Imagine driving down a street engineered by experts who claim to have all the scientific answers, yet somehow, nearly four million Americans have died on roads since we started counting in 1899. The numbers aren't just historical—they're getting worse, year after year. What if the entire foundation of modern traffic engineering is built on shaky ground?
Civil engineering professor Wes Marshall pulls back the curtain on the transportation industry's dirty little secret: there's remarkably little actual science behind how we design our streets. In "Killed by a Traffic Engineer," he reveals how traffic engineering "research" remains largely unexamined, outdated, or deliberately steered by industry interests focused solely on moving cars from point A to B as quickly as possible.
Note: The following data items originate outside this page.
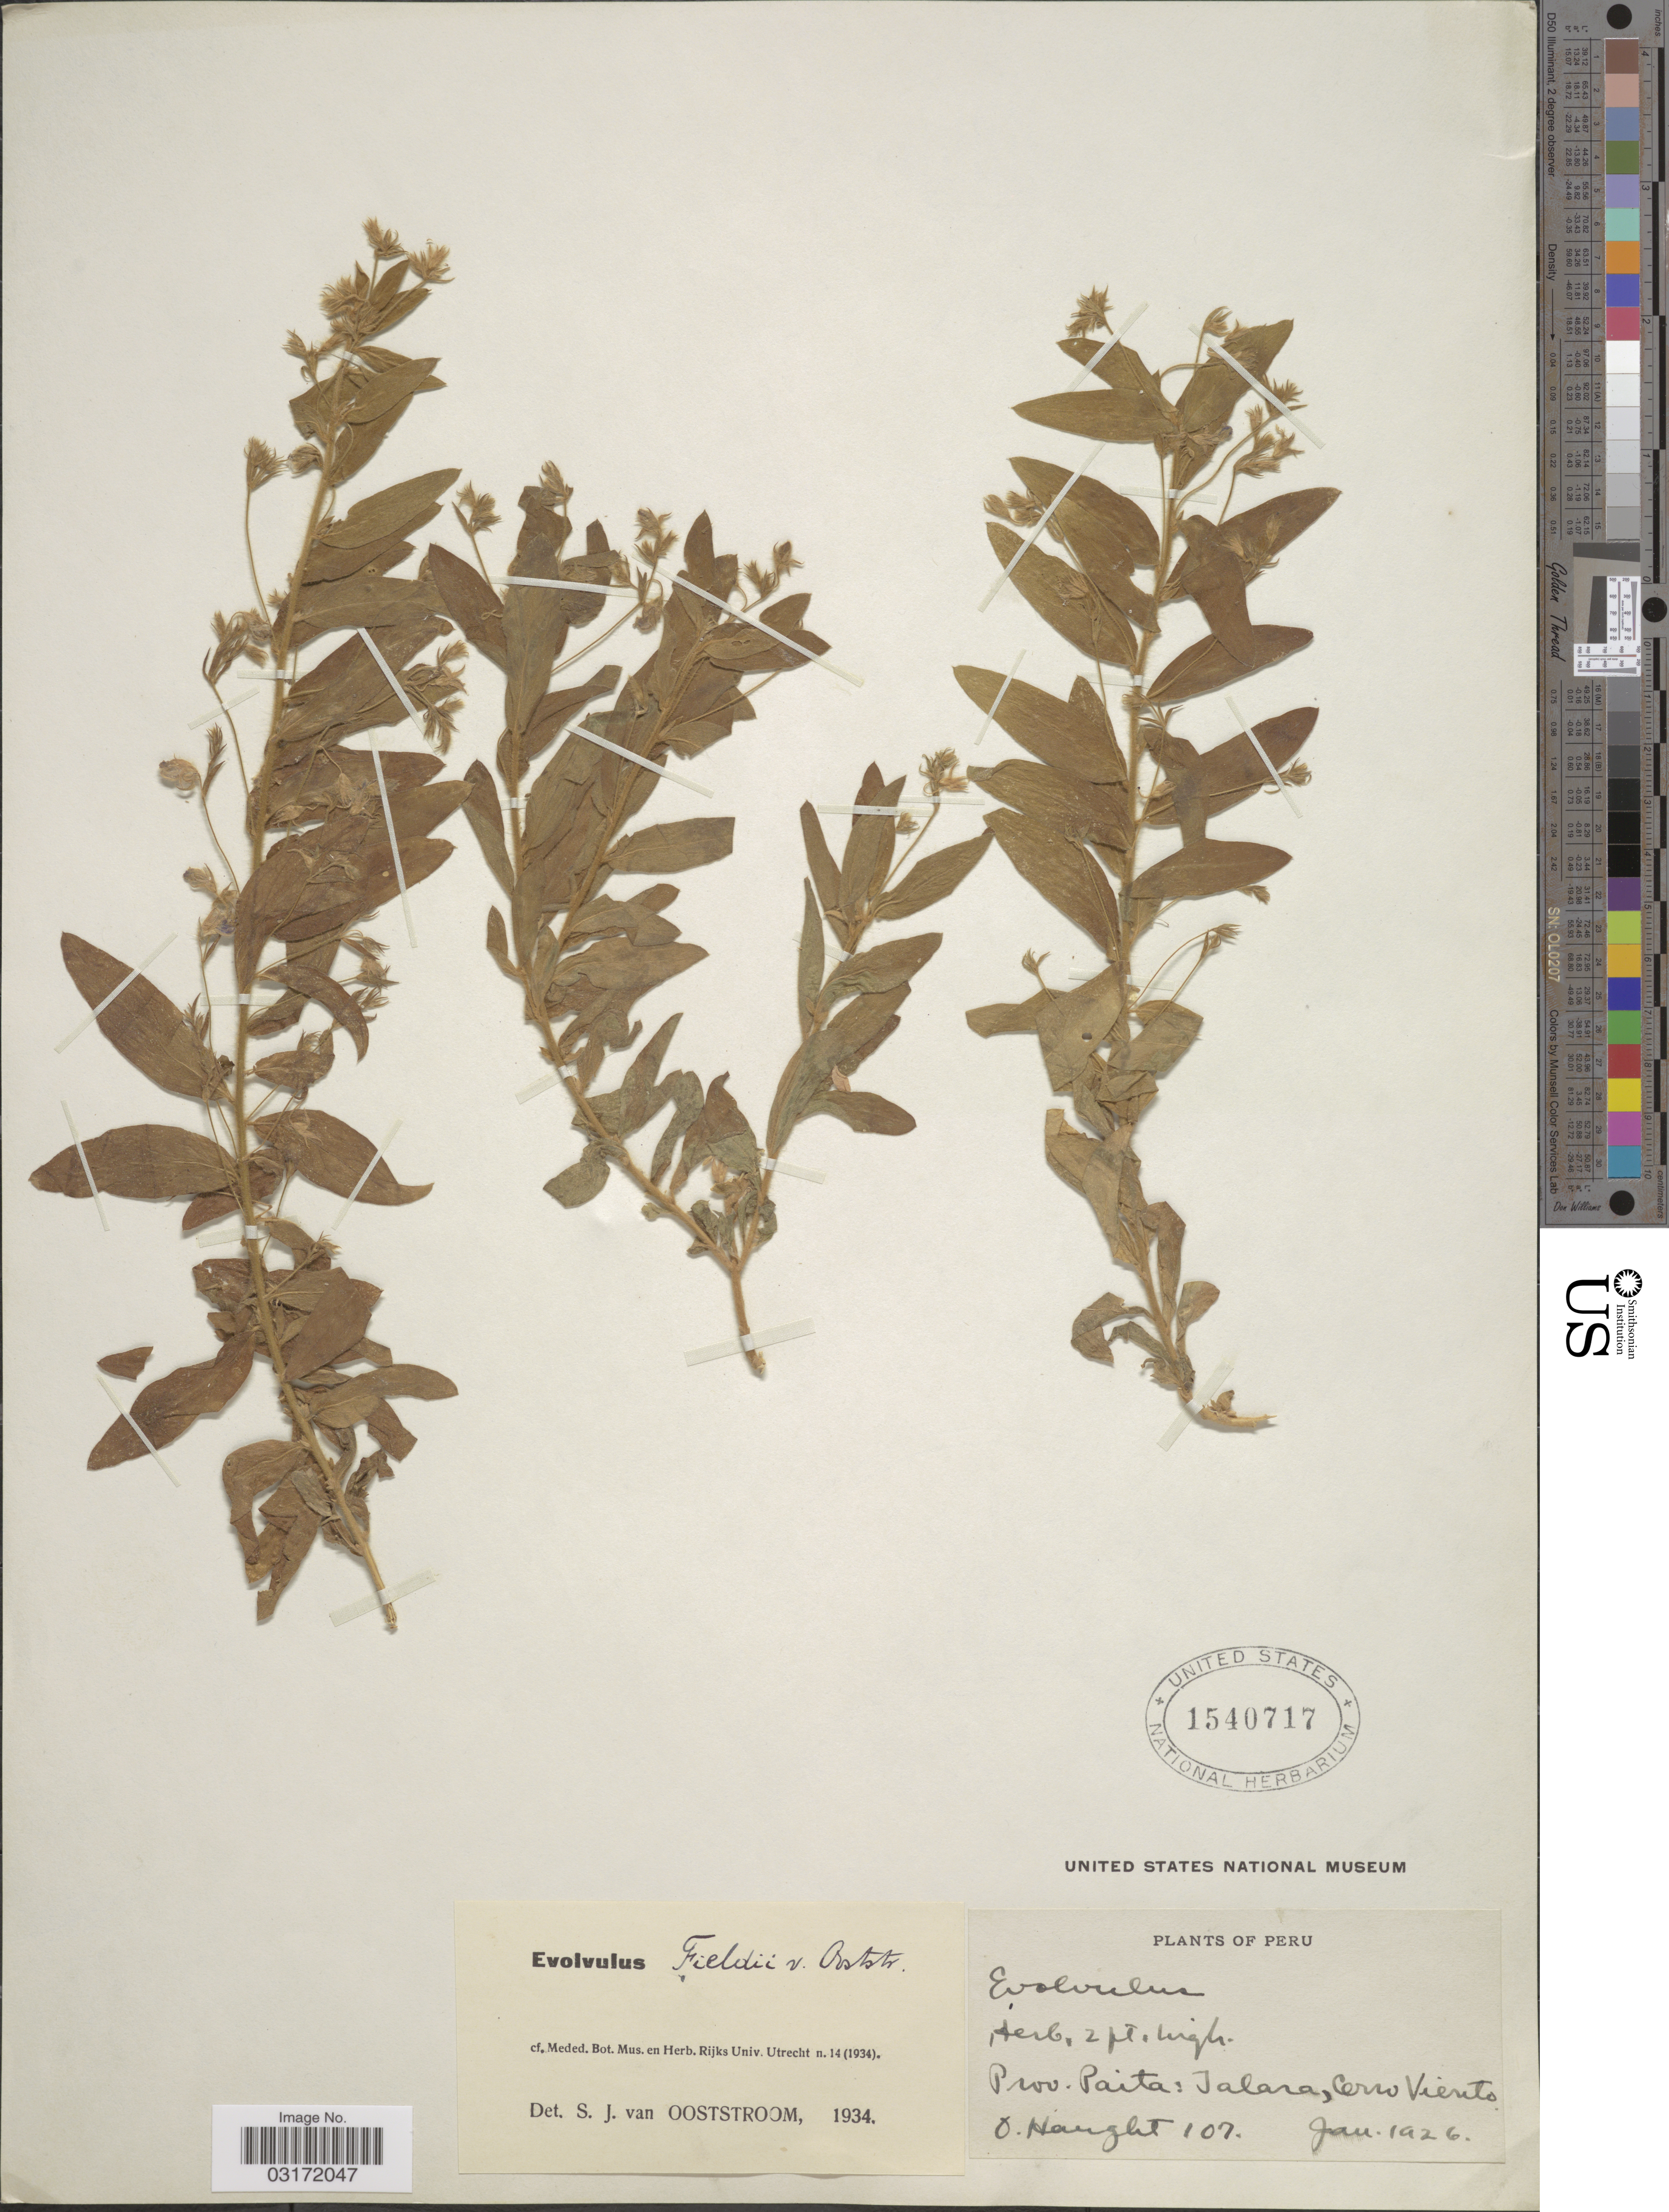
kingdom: Plantae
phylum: Tracheophyta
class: Magnoliopsida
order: Solanales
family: Convolvulaceae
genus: Evolvulus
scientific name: Evolvulus fieldii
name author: Ooststr.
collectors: O. Haught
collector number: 107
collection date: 1926-01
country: Peru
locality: Prov. Paita: Jalara, Cerro Viento.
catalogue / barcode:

Marshall systematically dismantles the flawed assumptions that have shaped our transportation system for decades. He examines how our obsession with speed has disconnected from any meaningful consideration of safety, how capacity-focused design creates inherently dangerous environments, and how we've been blaming human error instead of addressing the root cause: poor engineering choices.
This isn't just academic—it's about the real lives lost every day on roads that were never truly designed to protect anyone. The book tackles uncomfortable truths about faulty data collection, liability-driven reporting, and how we measure (or don't measure) road safety outcomes. Most importantly, it offers hope: a roadmap for transforming our streets into places where both people in cars and those outside them can coexist safely.
Whether you're a concerned citizen, a policy maker, or even someone working in transportation, "Killed by a Traffic Engineer" will forever change how you see your city's streets. It's not just about understanding what's wrong—it's about demanding better and being part of the solution that finally puts human lives first in transportation planning.